§ FRAGMENTO PARA LEER:
● ● ●

La reparación irreparada

Por todo ello, para continuar y como ejemplo de estruendosa nadería, analizaremos un ejemplo de (supuesto) beneficio marginal: el reglamentado por el decreto posterior a la ley que desarrolla el artº 4 de ésta. Pese a que el aspecto de este Decreto (véase, Real Decreto 1791/2008 publicado en el BOE de fecha 17.XI.2008) es el habitual en las normas positivas -a las que, de serlo, debiéramos prestar un análisis jurídico más acucioso- en realidad es algo bastante menor, algo que podríamos calificar como de «simple procedimiento»: la manera de solicitar y recibir una Declaración de reparación y reconocimiento personal (en adelante, DRRP; véase el artº 4, párrafo 1 de la ley 52 en el Apéndice 1) Aunque la ley 52 está plagada de pormenores similares que, sin duda, propiciarán la proliferación de Decretos parecidos, a nuestro juicio es en esta pseudo-norma 1791/08 donde brilla con más roñería la luz negra de las negras almas leguleyas.

Lo primero que nos llama la atención es el lapso transcurrido entre la promulgación de la «ley de memoria histórica» y la publicación del Decreto de marras: once meses. Casi un año para pergeñar un misérrimo reglamentucho que ocupa menos de tres páginas. ¿Cuántos hipotéticos beneficiarios fallecieron en ese tiempo? Recordando que la mayoría de éstos estaba obligado a tener 77 años en el año de la ley, no cabe duda de que ‘algunos’. ‘No tantos como quisiera’ para el funcionario de turno. ‘Demasiados’ para la verdadera justicia.

Item más, del análisis filológico-cuantitativo del citado Decreto 1791 se desprenden algunos rasgos que serán meras curiosidades pero no son casuales o banales sino ilustrativas -poco, pero significativas-. Por ejemplo: el término justicia se repite 16 veces… pero en todas ellas se refiere al Ministerio de ese nombre; es decir, que aparece siempre en mayúsculas -¿por aquello de burro grande, ande o no ande?-. Por su parte, injusticia se repite dos veces, ambas en el preámbulo, ninguna en el articulado y siempre en minúsculas. Además, Dictadura (a veces acompañada de «franquista») se repite 11 veces y democracia, una sola. Huelga añadir que el Decreto jamás usa términos como franquismo, terrorismo, tortura, fosas comunes, desaparecidos, fusilamientos, etc.

● ● ●

(Entradas de datos guardadas)

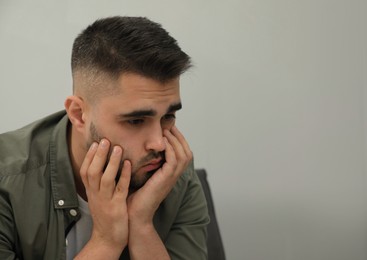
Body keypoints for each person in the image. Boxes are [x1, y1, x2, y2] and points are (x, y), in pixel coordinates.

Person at [0, 16, 209, 260]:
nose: (159, 143)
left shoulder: (175, 175)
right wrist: (106, 241)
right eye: (135, 121)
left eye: (168, 116)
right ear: (79, 115)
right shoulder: (7, 181)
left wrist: (141, 224)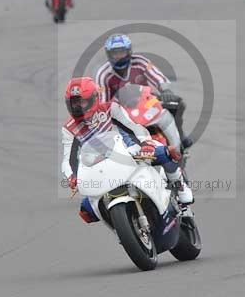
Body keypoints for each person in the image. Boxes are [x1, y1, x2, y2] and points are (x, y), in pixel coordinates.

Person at [61, 77, 194, 217]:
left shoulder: (110, 109)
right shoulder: (69, 129)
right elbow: (68, 158)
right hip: (98, 166)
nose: (77, 107)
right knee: (86, 212)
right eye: (73, 103)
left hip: (128, 150)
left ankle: (180, 188)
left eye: (81, 102)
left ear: (94, 98)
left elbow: (134, 127)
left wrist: (146, 144)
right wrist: (72, 176)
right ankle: (121, 229)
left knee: (166, 153)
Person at [95, 34, 192, 149]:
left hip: (147, 102)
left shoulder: (141, 62)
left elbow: (157, 77)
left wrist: (166, 91)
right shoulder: (103, 74)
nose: (119, 57)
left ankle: (179, 137)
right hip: (122, 109)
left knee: (178, 105)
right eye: (115, 53)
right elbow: (103, 101)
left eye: (122, 52)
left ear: (129, 51)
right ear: (109, 54)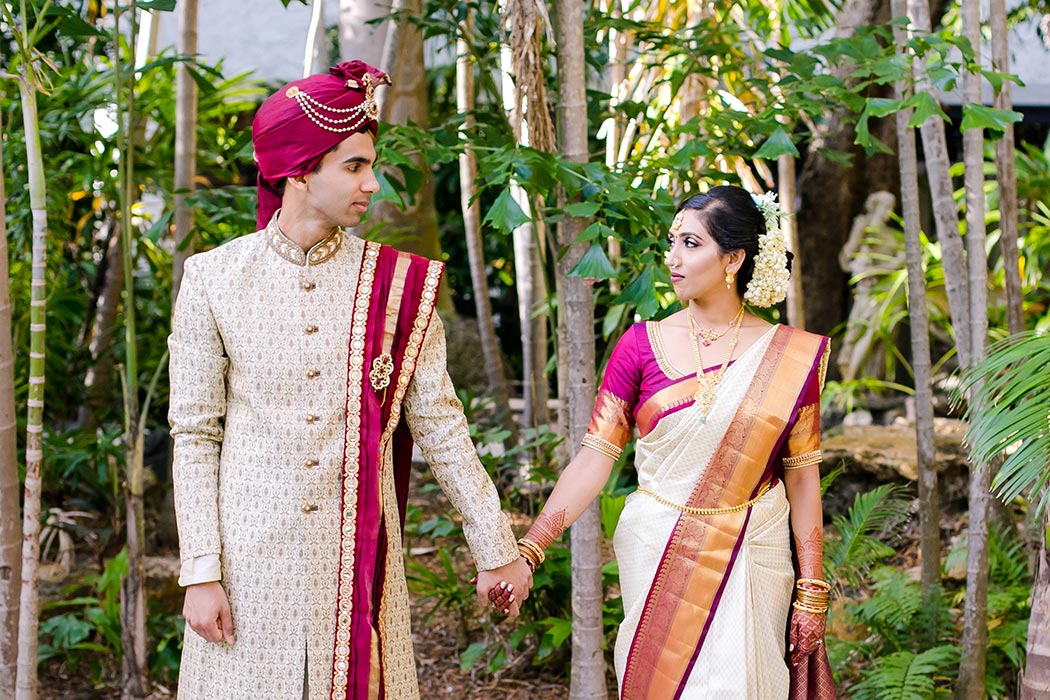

● ● ●

§ INSTRUCCIONES DE TRABAJO:
[a] Resume en dos oraciones el fragmento sobre el Decreto 1791/2008.
[b] Transcribe, por favor, el pasaje del fragmento sobre el Decreto 1791/2008 que va de "Item más, del" a "desaparecidos, fusilamientos, etc.", ambos incluidos.
[c] Según el fragmento sobre el Decreto 1791/2008, ¿cuántas veces aparece la palabra «democracia» en el Decreto?
Los registros no intervienen en nada de esto.

§ RESPUESTAS POR TAREA:
[a] El Real Decreto 1791/2008, publicado en el BOE el 17 de noviembre de 2008, regula la manera de solicitar y recibir una Declaración de reparación y reconocimiento personal, y apareció once meses después de la «ley de memoria histórica» pese a ocupar menos de tres páginas. En su texto, «justicia» aparece 16 veces, siempre referida al Ministerio, «injusticia» dos, «Dictadura» 11 y «democracia» una sola, y nunca se usan términos como franquismo, tortura o fosas comunes.

[b]
Item más, del análisis filológico-cuantitativo del citado Decreto 1791 se desprenden algunos rasgos que serán meras curiosidades pero no son casuales o banales sino ilustrativas -poco, pero significativas-. Por ejemplo: el término justicia se repite 16 veces… pero en todas ellas se refiere al Ministerio de ese nombre; es decir, que aparece siempre en mayúsculas -¿por aquello de burro grande, ande o no ande?-. Por su parte, injusticia se repite dos veces, ambas en el preámbulo, ninguna en el articulado y siempre en minúsculas. Además, Dictadura (a veces acompañada de «franquista») se repite 11 veces y democracia, una sola. Huelga añadir que el Decreto jamás usa términos como franquismo, terrorismo, tortura, fosas comunes, desaparecidos, fusilamientos, etc.

[c] Una sola vez.